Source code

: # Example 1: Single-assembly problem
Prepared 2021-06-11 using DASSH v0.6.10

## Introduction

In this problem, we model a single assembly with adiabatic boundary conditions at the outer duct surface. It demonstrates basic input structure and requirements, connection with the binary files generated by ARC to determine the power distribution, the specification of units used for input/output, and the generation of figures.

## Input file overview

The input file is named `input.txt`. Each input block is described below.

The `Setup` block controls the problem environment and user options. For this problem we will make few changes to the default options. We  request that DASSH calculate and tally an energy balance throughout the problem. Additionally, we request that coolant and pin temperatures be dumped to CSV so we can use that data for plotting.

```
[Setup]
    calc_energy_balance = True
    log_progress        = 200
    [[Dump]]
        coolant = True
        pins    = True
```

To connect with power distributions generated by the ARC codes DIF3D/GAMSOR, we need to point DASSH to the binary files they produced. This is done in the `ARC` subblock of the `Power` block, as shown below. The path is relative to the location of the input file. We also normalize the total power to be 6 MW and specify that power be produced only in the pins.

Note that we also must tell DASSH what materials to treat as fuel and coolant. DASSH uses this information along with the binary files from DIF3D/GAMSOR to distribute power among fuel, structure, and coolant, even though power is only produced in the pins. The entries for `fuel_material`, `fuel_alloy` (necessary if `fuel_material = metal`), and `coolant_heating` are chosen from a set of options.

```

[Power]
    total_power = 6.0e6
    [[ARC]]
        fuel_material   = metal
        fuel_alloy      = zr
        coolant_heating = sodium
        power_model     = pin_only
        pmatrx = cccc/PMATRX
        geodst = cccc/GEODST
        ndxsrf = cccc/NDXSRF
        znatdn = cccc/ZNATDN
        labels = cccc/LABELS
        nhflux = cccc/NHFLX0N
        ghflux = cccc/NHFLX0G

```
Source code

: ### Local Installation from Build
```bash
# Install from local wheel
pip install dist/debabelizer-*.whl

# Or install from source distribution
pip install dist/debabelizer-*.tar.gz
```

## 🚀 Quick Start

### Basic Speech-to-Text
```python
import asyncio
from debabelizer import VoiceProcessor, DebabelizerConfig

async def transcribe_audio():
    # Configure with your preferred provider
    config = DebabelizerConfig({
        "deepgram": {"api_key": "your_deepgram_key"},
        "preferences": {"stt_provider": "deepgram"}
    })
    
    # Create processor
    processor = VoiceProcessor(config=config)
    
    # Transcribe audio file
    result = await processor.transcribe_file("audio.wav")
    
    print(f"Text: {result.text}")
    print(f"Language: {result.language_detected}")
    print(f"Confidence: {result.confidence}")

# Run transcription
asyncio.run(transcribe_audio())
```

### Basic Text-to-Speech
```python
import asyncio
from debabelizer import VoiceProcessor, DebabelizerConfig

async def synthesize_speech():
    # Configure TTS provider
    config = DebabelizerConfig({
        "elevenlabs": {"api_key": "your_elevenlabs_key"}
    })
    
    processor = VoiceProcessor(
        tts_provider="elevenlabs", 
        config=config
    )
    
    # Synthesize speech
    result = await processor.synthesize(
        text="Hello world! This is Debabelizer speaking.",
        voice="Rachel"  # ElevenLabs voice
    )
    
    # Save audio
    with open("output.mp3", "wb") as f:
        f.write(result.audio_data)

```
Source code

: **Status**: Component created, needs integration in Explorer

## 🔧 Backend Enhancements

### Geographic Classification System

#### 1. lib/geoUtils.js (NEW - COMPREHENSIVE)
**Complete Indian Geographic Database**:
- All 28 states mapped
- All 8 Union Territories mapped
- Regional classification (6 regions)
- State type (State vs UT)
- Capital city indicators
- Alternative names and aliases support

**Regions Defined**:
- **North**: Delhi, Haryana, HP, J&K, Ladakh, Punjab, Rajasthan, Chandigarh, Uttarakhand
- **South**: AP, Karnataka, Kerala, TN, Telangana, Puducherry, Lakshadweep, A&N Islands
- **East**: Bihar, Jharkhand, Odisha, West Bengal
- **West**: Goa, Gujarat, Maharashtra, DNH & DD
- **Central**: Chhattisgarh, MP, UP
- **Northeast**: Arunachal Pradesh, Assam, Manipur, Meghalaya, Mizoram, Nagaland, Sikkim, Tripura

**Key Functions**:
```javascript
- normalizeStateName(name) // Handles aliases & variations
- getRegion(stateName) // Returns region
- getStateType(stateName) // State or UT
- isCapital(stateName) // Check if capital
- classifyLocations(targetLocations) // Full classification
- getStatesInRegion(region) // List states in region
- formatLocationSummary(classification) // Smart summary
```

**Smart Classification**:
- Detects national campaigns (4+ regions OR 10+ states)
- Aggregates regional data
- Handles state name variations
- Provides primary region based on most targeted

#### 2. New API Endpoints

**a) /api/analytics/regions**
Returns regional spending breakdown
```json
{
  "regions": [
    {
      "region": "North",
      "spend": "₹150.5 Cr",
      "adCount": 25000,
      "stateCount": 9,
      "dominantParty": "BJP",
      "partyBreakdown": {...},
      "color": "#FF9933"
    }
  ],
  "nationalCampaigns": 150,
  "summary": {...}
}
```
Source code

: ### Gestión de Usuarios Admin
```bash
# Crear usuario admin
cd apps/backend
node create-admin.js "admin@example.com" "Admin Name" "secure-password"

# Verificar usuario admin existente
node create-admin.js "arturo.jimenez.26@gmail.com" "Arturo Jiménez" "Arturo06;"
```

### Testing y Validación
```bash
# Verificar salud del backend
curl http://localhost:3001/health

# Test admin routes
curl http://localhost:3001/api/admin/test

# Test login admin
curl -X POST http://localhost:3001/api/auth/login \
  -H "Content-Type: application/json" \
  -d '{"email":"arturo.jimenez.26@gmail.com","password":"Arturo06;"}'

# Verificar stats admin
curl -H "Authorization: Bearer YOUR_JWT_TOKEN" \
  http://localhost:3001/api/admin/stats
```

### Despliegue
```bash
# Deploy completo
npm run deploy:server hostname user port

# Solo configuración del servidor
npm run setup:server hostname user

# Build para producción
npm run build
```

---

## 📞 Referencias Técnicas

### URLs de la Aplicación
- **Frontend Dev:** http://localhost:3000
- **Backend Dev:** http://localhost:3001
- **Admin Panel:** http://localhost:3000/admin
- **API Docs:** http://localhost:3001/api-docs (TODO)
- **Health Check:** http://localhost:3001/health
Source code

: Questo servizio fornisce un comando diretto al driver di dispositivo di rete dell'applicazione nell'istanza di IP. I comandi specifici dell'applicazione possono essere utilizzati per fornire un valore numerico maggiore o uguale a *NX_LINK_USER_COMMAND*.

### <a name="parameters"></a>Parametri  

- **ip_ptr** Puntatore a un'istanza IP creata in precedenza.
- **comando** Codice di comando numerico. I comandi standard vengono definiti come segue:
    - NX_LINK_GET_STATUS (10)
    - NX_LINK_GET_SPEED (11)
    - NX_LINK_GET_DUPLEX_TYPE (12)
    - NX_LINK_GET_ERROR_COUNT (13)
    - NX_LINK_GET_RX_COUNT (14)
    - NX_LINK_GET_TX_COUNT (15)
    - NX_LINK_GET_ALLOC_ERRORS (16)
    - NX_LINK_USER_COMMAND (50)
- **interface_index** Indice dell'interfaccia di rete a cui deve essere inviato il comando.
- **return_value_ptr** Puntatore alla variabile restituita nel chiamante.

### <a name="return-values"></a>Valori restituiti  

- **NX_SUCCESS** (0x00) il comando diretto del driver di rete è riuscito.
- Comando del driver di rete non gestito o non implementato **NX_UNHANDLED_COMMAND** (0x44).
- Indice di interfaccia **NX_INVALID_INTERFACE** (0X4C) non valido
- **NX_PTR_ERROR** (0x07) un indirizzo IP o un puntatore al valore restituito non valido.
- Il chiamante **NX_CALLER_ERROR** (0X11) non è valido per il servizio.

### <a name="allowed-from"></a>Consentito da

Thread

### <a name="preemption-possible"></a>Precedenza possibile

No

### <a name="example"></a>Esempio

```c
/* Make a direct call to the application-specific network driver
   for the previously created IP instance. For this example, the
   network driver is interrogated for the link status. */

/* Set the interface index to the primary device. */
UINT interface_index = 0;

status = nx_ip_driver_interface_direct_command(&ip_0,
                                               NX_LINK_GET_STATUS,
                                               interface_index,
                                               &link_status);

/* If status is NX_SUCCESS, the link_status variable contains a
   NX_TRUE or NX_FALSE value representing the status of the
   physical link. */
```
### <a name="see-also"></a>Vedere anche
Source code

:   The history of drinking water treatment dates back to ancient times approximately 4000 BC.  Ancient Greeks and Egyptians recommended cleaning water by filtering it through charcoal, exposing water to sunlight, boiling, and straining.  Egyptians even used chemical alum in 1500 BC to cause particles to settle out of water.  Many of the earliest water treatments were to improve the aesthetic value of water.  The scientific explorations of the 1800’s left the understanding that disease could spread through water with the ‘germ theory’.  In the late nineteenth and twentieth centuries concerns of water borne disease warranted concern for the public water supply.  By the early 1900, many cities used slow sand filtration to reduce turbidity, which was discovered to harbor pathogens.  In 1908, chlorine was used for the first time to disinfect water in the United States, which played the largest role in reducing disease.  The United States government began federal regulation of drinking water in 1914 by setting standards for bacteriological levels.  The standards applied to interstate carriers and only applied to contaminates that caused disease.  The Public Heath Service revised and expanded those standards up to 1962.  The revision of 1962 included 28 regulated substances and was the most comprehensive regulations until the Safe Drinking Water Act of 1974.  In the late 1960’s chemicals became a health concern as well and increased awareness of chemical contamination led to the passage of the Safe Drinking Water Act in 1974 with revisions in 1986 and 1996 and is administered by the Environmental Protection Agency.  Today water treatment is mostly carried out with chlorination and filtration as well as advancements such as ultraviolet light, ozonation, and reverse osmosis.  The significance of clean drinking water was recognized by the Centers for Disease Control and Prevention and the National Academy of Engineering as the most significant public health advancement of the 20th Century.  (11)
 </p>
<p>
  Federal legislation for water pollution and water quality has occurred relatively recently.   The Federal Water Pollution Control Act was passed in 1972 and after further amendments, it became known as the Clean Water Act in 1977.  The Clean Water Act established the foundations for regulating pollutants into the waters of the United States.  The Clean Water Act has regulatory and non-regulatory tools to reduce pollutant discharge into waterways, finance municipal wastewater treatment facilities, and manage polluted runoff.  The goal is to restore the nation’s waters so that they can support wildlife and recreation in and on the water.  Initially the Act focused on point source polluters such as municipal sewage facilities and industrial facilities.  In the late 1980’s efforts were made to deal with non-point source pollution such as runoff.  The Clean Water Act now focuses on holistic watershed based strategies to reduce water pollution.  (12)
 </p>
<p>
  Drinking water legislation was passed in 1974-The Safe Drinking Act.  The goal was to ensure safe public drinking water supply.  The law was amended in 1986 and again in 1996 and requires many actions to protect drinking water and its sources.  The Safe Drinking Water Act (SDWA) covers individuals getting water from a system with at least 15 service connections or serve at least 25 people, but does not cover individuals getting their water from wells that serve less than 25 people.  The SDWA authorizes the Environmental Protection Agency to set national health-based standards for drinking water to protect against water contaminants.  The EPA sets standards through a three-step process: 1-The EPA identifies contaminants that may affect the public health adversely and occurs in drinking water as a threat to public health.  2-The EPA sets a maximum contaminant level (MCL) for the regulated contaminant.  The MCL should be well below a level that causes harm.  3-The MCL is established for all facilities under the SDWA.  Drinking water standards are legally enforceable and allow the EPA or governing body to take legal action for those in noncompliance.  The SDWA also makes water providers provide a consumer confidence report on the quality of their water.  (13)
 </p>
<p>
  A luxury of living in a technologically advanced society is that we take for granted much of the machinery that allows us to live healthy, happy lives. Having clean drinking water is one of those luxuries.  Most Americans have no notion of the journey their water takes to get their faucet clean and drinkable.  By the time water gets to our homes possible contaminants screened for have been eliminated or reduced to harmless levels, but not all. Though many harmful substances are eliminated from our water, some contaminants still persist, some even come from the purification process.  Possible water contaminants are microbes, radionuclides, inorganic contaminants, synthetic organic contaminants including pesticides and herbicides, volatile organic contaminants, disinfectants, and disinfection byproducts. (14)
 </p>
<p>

- _PROBLEM TO WORK ON_
Check every line of the entries above, and copy those that carry the string "localhost".

- _RESULT OF THIS TASK_
curl http://localhost:3001/health
curl http://localhost:3001/api/admin/test
curl -X POST http://localhost:3001/api/auth/login \
  http://localhost:3001/api/admin/stats
- **Frontend Dev:** http://localhost:3000
- **Backend Dev:** http://localhost:3001
- **Admin Panel:** http://localhost:3000/admin
- **API Docs:** http://localhost:3001/api-docs (TODO)
- **Health Check:** http://localhost:3001/health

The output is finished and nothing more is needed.